Выставка фотография
В Gallery.Photographer.ru на "Винзаводе" открылась выставка "Николай Игнатьев. Цвет и форма", включенная — вслед за ретроспективами Антанаса Суткуса и Николая Бахарева — в цикл "Истоки современной российской фотографии". К истокам припадала АННА Ъ-ТОЛСТОВА.
Николая Игнатьева (1955-2004) в Photographer.ru представляют, во-первых, утонченным формалистом и, во-вторых, совершенно свободным, несоветским человеком. Он и в самом деле пришел в фотографию нетипичным для его поколения способом, миновав любительские кружки и полуподпольные объединения. Игнатьев окончил МГИМО, служил военным переводчиком в Афганистане и оттуда пытался удрать за железный занавес: не получив политического убежища в США, бежал в Пакистан, был пойман, едва не покончил с собой в тюрьме, но в итоге отделался относительно легко — парой месяцев в одном московском дурдоме.
Из этого кошмара вышел готовым фотографом — на путь истинный наставил друг, такой же "западник" Георгий Пинхасов. Публиковался на Западе — американские издания полюбили не ангажированного режимом стрингера из местных. В 1987-м перебрался в Лондон, попал в агентство Network Photographer, сотрудничал с The New York Times, Time, Stern, Sunday Times, Vogue. Но от него ждали материалов из России, куда он — теперь уже по работе — был вынужден постоянно возвращаться. Чтобы снимать, подчеркивают в Photographer.ru, по-западному: не обремененный идеологическими клише "гуманистический репортаж".
В галерее выставлены фотографии 1991-2002 годов, когда Советского Союза уже не было, но советский репортаж все еще был, и в его контекст Николай Игнатьев совершенно не вписывается. Словно бы все вокруг по-прежнему снимают для фотохроники ТАСС, а он — для World Press Photo (призов World Press Photo он не получал, но в состав жюри однажды входил). У него в кадре царит полная анархия: срезанные краем ноги и головы, чьи-то отражения в стекле, вечное людское коловращение, и из хаотических движений складывается балет — только "неправильный", центробежный, не как у Юрия Григоровича, а как у Уильяма Форсайта. Даже пассажиры в плотно забитом свердловском автобусе не желают сидеть стройными рядами, а как будто едут в разные стороны.
У него был удивительный, живописный колорит: никакого пиетета и, как следствие, никакой неловкости в отношениях с цветной (дефицитной и положенной далеко не каждому) пленкой в его работах нет и в помине — цвет и свет естественны, как воздух. И окутанная этим свободным светом Россия имеет совершенно нездешний вид, так что "Закат над Тобольском" с черными силуэтами покосившихся пляжных парасолей на фоне вечернего неба кажется какой-то африканской экзотикой.
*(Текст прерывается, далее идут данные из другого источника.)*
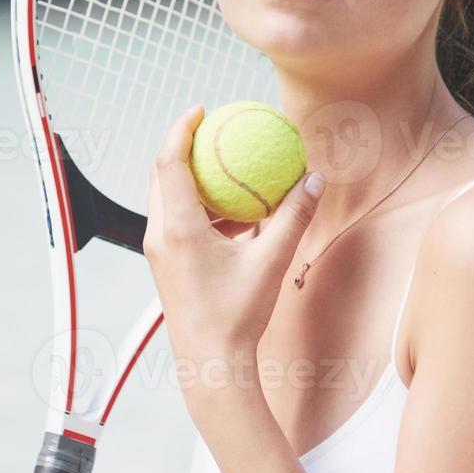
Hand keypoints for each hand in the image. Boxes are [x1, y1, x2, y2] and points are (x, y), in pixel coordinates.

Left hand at [143, 105, 323, 389]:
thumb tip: (314, 179)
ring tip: (223, 167)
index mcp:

И действительно, во всем, что Николай Игнатьев снимал в России, как и в других местах — в Китае, Индии, Монголии, Афганистане, чувствуется этнографический интерес: к антропологическому типу, природе, обычаям и ритуалам, к краскам и атмосфере чужого мира. Индийский праздник Кумбха-мела или монгольский Наадам экзотичны в той же степени, что и Рош а-Шана хасидов Умани или Великорецкий крестный ход в Вятском крае. Клубная тусовка Петербурга интересна так же, как подпольная женская школа в Кабуле. Это, конечно, гуманистический репортаж — в этнографии ведь нельзя без гуманизма. Но очарованный странник-бытописатель, Игнатьев оставался мастером наружного наблюдения, не стремясь проникнуть внутрь, за поверхность. Видимо, поэтому ему так плохо давались и социальные темы, и съемка первых лиц — хорошо, что на выставке всего один кадр официальной хроники, с принцами Чарльзом, Вильямом и Гарри, направляющимися на похороны королевы-матери. Все же закрытое политическое сообщество требует подхода шпиона-антрополога. Живописцу-этнографу в этом племени, затянутом в протокольные костюмы, делать нечего.